The number we want is the last one, the total. But note that the number we need is surrounded by man information that are interesting when manually checking these values, but they cannot be really used in a script. Give me a minute and I’ll show you how to parse this output.
The second number we need is the used space of the volume. My Veeam repo uses /backup, that is the mount point of the volume /dev/sdb.

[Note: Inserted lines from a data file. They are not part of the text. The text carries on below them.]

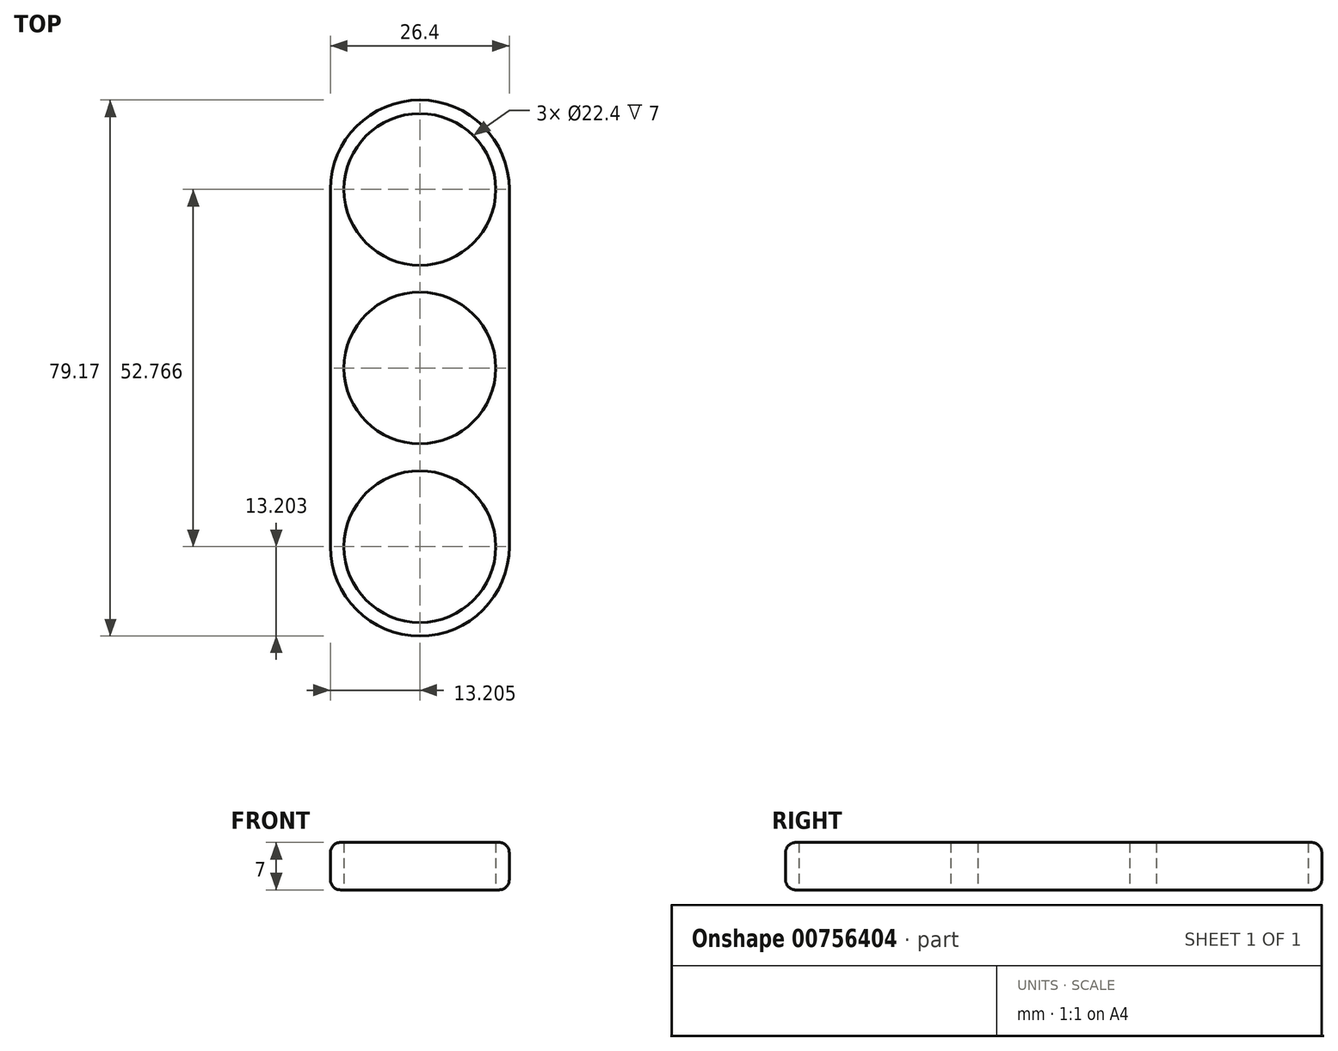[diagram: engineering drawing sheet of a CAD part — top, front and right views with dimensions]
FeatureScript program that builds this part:
annotation { "Feature Type Name" : "Feature", "Feature Type Description" : "" }
export const myFeature = defineFeature(function(context is Context, id is Id, definition is map)
    precondition{}
    {
        {
            var Q0;
            Q0=qCreatedBy(makeId("Top.planeOp"),FACE);
            var sketch = newSketch(context, id + "F0", { "sketchPlane" : qUnion([Q0])});
            skCircle(sketch, "E0", {"center": v(0, -0.07) * mm, "radius": 11.2 * mm});
            skCircle(sketch, "E1", {"center": v(0, 26.3) * mm, "radius": 11.2 * mm});
            skCircle(sketch, "E2.1.0", {"center": v(0, -26.46) * mm, "radius": 11.2 * mm});
            skArc(sketch, "E2.1.1", {"start": v(-13.2, -26.46) * mm, "mid": v(0, -39.66) * mm, "end": v(13.2, -26.46) * mm});
            skLineSegment(sketch, "E3", {"start": v(13.2, 26.3) * mm, "end": v(13.2, -26.46) * mm});
            skLineSegment(sketch, "E4", {"start": v(-13.2, 26.3) * mm, "end": v(-13.2, -26.46) * mm});
            skArc(sketch, "E5.trimOffspring", {"start": v(13.2, 26.3) * mm, "mid": v(0, 39.5) * mm, "end": v(-13.2, 26.3) * mm});
            skPoint(sketch, "E6.orphan", {"position": v(-25.84, 26.3) * mm});
            skPoint(sketch, "E7.orphan", {"position": v(-26.42, -26.46) * mm});
            skSolve(sketch);
        }
        {
            var Q0;
            Q0 = qSketchRegion(id + "F0", true);
            extrude(context, id + "F1", {"entities" : qUnion([Q0]), "depth" : 7 * mm, "offsetDistance" : 25 * mm});
        }
        {
            var Q0;
            Q0=makeQuery(id+"F1.opExtrude","CAP_EDGE",EDGE,{"disambiguationData":[OSD([sQuery(id+"F0.wireOp",EDGE,"E4")])],"isStart":false});
            var Q1;
            Q1=makeQuery(id+"F1.opExtrude","CAP_EDGE",EDGE,{"disambiguationData":[OSD([sQuery(id+"F0.wireOp",EDGE,"E5.trimOffspring")])],"isStart":false});
            var Q2;
            Q2=makeQuery(id+"F1.opExtrude","CAP_EDGE",EDGE,{"disambiguationData":[OSD([sQuery(id+"F0.wireOp",EDGE,"E3")])],"isStart":false});
            var Q3;
            Q3=makeQuery(id+"F1.opExtrude","CAP_EDGE",EDGE,{"disambiguationData":[OSD([sQuery(id+"F0.wireOp",EDGE,"E2.1.1")])],"isStart":false});
            fillet(context, id + "F2", {"entities" : qUnion([Q0, Q1, Q2, Q3]), "radius" : 1.5 * mm, "tangentPropagation" : true, "allowEdgeOverflow" : false});
        }
        {
            var Q0;
            Q0=makeQuery(id+"F1.opExtrude","CAP_EDGE",EDGE,{"disambiguationData":[OSD([sQuery(id+"F0.wireOp",EDGE,"E3")])],"isStart":true});
            var Q1;
            Q1=makeQuery(id+"F1.opExtrude","CAP_EDGE",EDGE,{"disambiguationData":[OSD([sQuery(id+"F0.wireOp",EDGE,"E5.trimOffspring")])],"isStart":true});
            var Q2;
            Q2=makeQuery(id+"F1.opExtrude","CAP_EDGE",EDGE,{"disambiguationData":[OSD([sQuery(id+"F0.wireOp",EDGE,"E4")])],"isStart":true});
            var Q3;
            Q3=makeQuery(id+"F1.opExtrude","CAP_EDGE",EDGE,{"disambiguationData":[OSD([sQuery(id+"F0.wireOp",EDGE,"E2.1.1")])],"isStart":true});
            fillet(context, id + "F3", {"entities" : qUnion([Q0, Q1, Q2, Q3]), "radius" : 1.5 * mm, "tangentPropagation" : true, "allowEdgeOverflow" : false});
        }
    });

Obviously, to make things work, that volume has to be used only by Veeam; any other file stored in the same volume but not created by Veeam will impact the calculations. The number we need can be obtained with df /dev/sdb:
The value we need is the one under the Used column, but again there is too much additional text here. Time for the script.
#!/bin/sh veeam_repo=$(pwd) veeam_volume=$(mount | grep $veeam_repo | cut -d' ' -f 1) sum_files=$(du -sc $veeam_repo | awk 'BEGIN { getline } { print $1 }') used_space=$(df $veeam_volume | awk 'BEGIN { getline } { print $3 }') ratio=$(echo "scale=2; $used_space / $sum_files * 100" | bc) echo "XFS reflink ratio is $ratio %"
Let’s explain it.
At the beginning, we use two variables to declare the path of the Veeam repository and the volume where it is mounted. But we don’t need to define them at all, we just place the script in the base folder of the Veeam repository, like /backup in my case. The second line will find the mount point of the Veeam repository among the mounted volumes, and use its value:
This means obviously that the Veeam repository has to be in a dedicated volume.
Then, we do the same two measurements I explained before, but we grab only the numbers we need. To do so we use awk, one of the most powerful commands in the entire Linux system.
Once we have those two numbers, we do a simple division; but since bash can only divide integers, we use bc, another bash command. Scale=2 is to tell bc that we want to round the result to the second decimal value.
Finally, with echo we write the value in the output. And since it’s multiplied by 100 that’s a percentage, not the raw ratio between the two values.
root@lnxrepo:/backup# ./reflink.sh XFS reflink ratio is 54.00 %
The real usage of the volume is 54% smaller than what we observe in the file system.